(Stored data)
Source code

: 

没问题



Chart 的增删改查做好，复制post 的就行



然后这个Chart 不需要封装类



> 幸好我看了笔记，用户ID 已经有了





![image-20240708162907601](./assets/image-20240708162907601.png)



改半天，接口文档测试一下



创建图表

(WHAT IS EXPECTED): Set down the records again, exactly.

(REPLY):
Source code

: 

没问题



Chart 的增删改查做好，复制post 的就行



然后这个Chart 不需要封装类



> 幸好我看了笔记，用户ID 已经有了





![image-20240708162907601](./assets/image-20240708162907601.png)



改半天，接口文档测试一下



创建图表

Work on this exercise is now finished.